* [Aim of the task] Look through the data below for the line with "What was the backpack" and the line with "The second view gained the picture", then output those two and all lines in between, exactly as written.

[Object correspondence data]
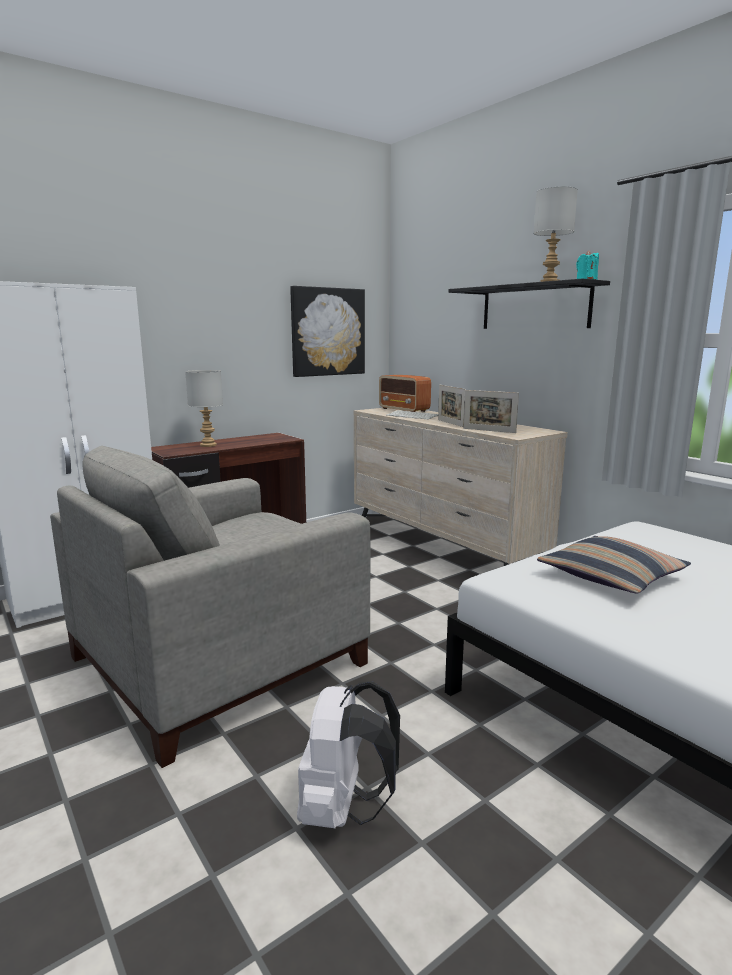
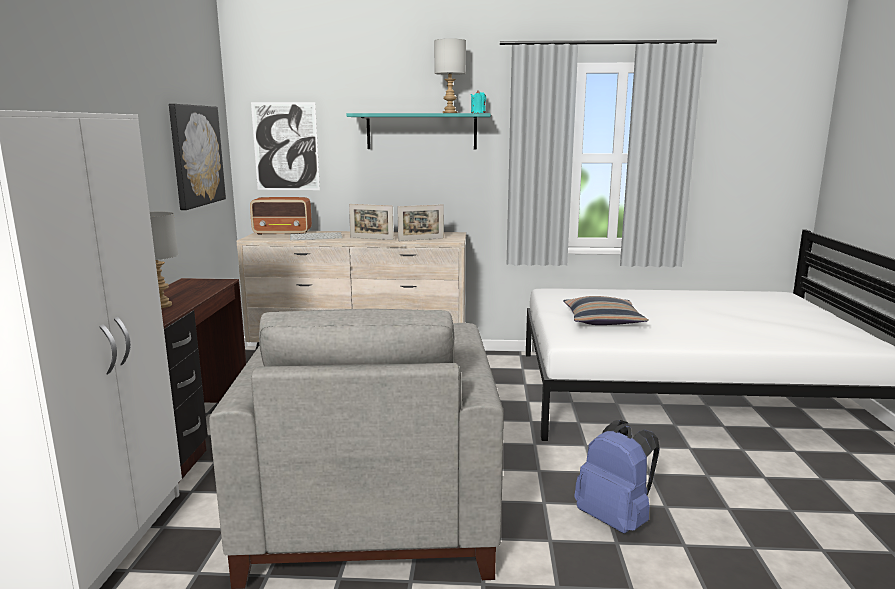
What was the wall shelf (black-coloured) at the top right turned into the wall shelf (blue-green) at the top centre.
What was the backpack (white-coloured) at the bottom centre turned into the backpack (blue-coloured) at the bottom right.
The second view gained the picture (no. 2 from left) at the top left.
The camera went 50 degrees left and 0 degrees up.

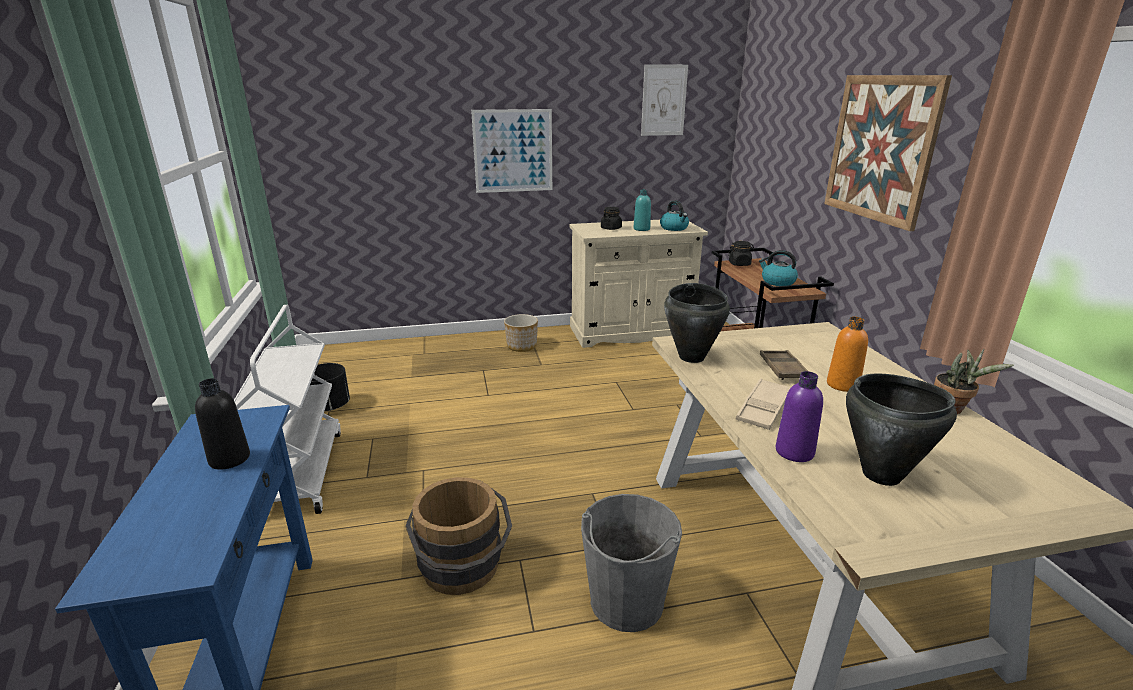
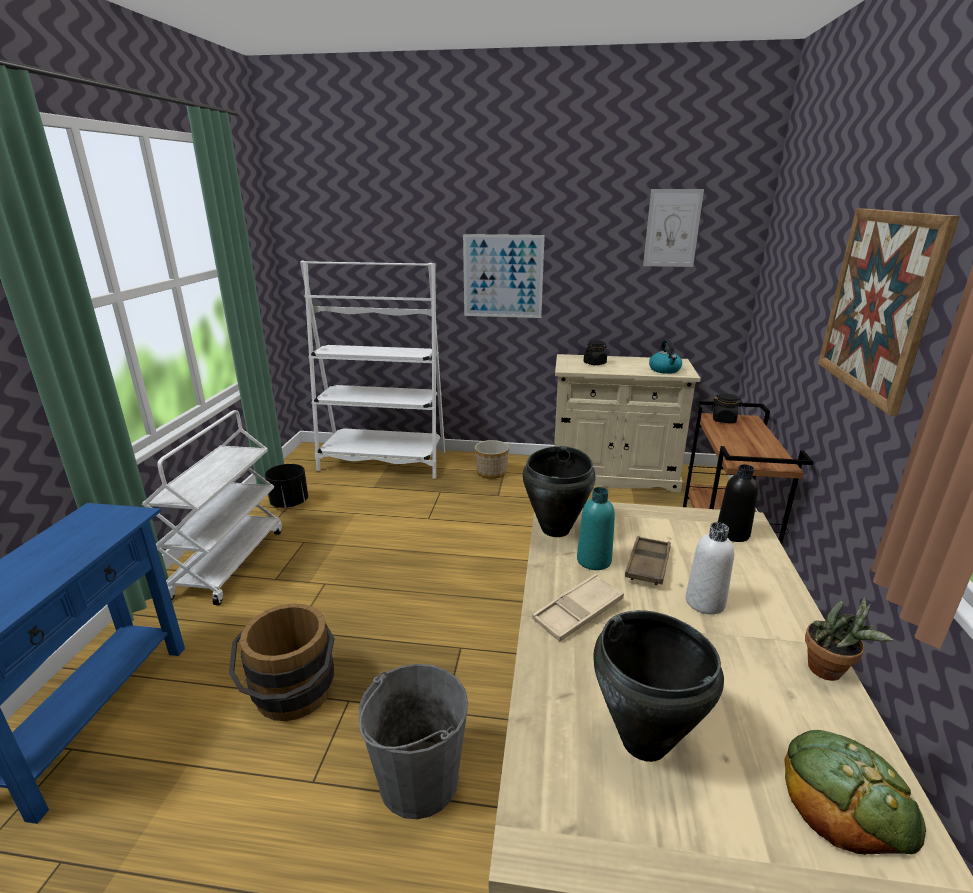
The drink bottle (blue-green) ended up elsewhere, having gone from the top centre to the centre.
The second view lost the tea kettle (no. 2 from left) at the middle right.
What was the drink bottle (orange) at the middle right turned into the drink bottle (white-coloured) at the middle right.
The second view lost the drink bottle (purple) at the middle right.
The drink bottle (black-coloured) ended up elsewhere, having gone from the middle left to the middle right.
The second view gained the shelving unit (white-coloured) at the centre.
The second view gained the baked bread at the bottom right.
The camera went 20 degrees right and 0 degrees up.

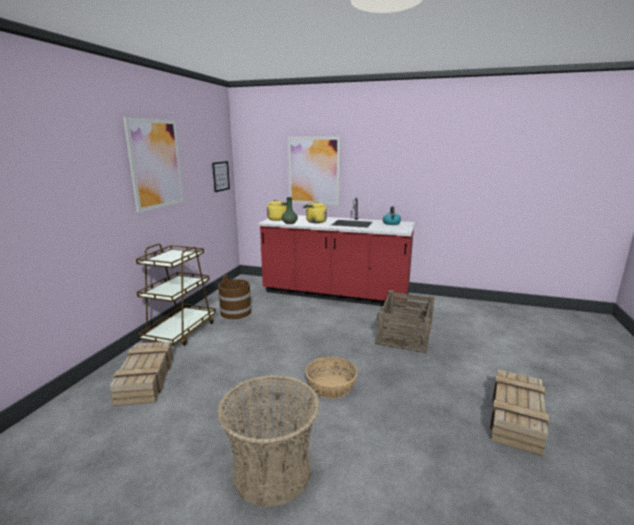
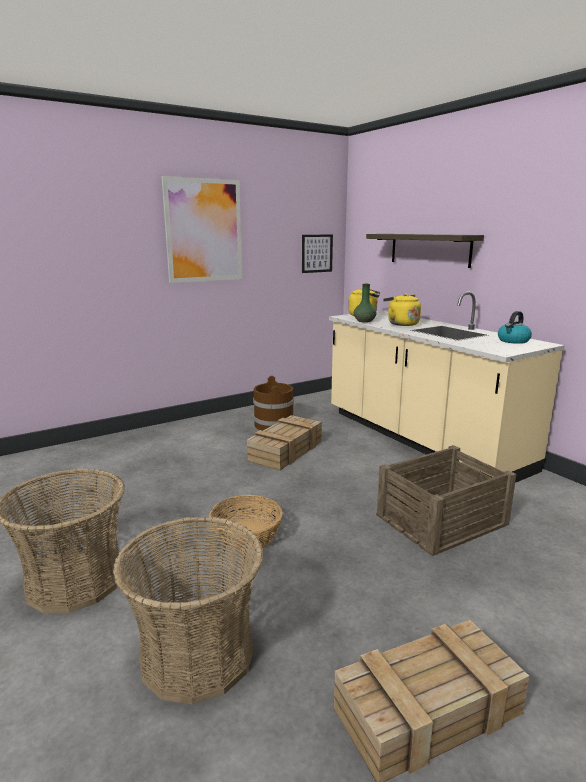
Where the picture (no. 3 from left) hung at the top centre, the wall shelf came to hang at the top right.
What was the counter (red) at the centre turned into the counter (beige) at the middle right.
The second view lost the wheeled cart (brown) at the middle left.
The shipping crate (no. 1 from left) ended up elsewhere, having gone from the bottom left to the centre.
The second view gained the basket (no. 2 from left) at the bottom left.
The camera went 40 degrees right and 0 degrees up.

* [Response to this exercise]
What was the backpack (white-coloured) at the bottom centre turned into the backpack (blue-coloured) at the bottom right.
The second view gained the picture (no. 2 from left) at the top left.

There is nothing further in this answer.